The Secret Ingredient for Tender Cakes - From Fine Cooking

I used it once, substituting for the butter in REC: Strawberry Icebox Pie with Almond Crust

...when I was cooking for people who were on a low cholesterol diet. The pie was delicious - you wouldn't have known the butter wasn't there unless you were really looking for it. Now if only I could have figured out how to sub out the butterfat in the whipped cream.... ;o) (We skipped it instead.)

I use grapeseed oil in my cooking a lot too. Depending on what I'm making and/or how it's being prepared, it's that or olive oil.

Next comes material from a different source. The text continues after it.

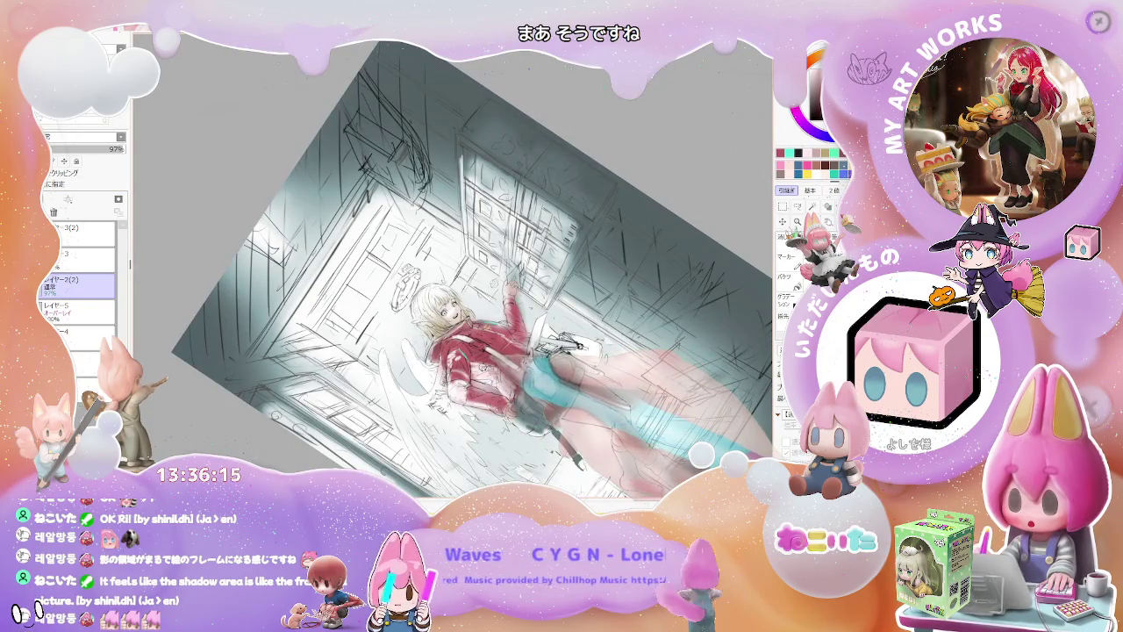
key(End)
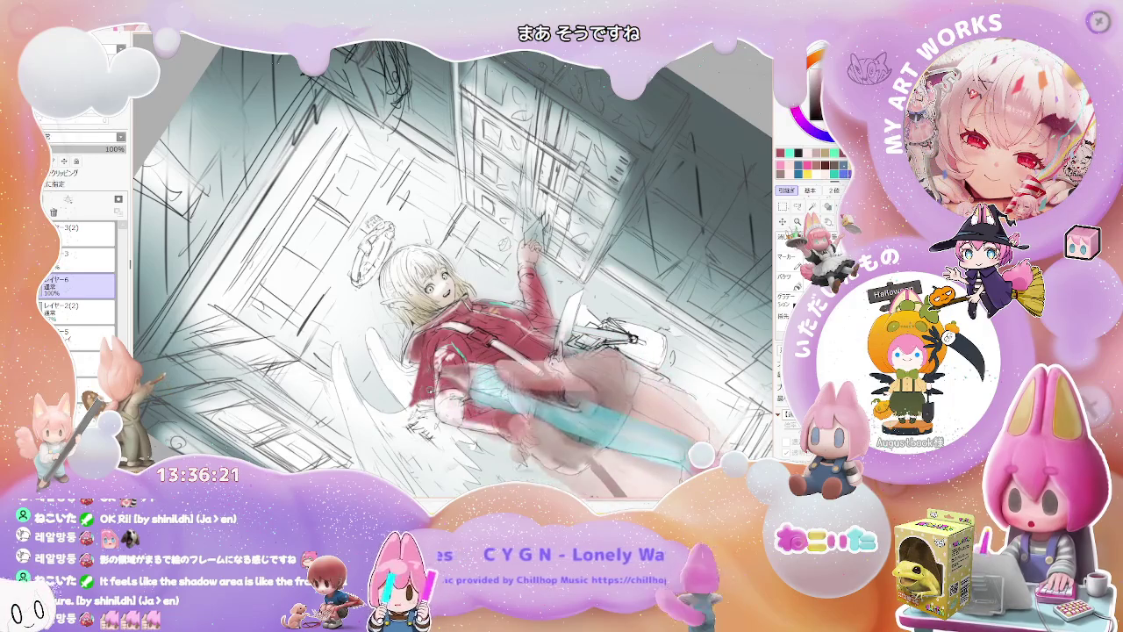
key(End)
key(End)
key(End)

http://www.epicurious.com/recipes/recipe_views/views/107954

 
She did mention that with oils, one has to rely on chemical leaveners and also

mentioned the greater use of egg whites. Since this one has no separately beaten egg whites, I guess the 2 T. are necessary.

This is an interesting concept. I've always loved those cakes made with oil but never thought to use olive oil.

 
It depends on what kind of olive oil though. Wegmans has several different

types - pure, extra virgin, light, "baking", and another one I can't think of at the moment. I always get the lightest one, and is great for baking.

If a recipe calls for melted butter or margarine, I usually use the olive oil with no hint of a taste of olives :eek:)

 
One reason I don't use grapeseed oil; grapes are some of the most highly sprayed fruits. . .

And the stuff is supposed to concentrate in the seeds.

I think I would go for the olive oil.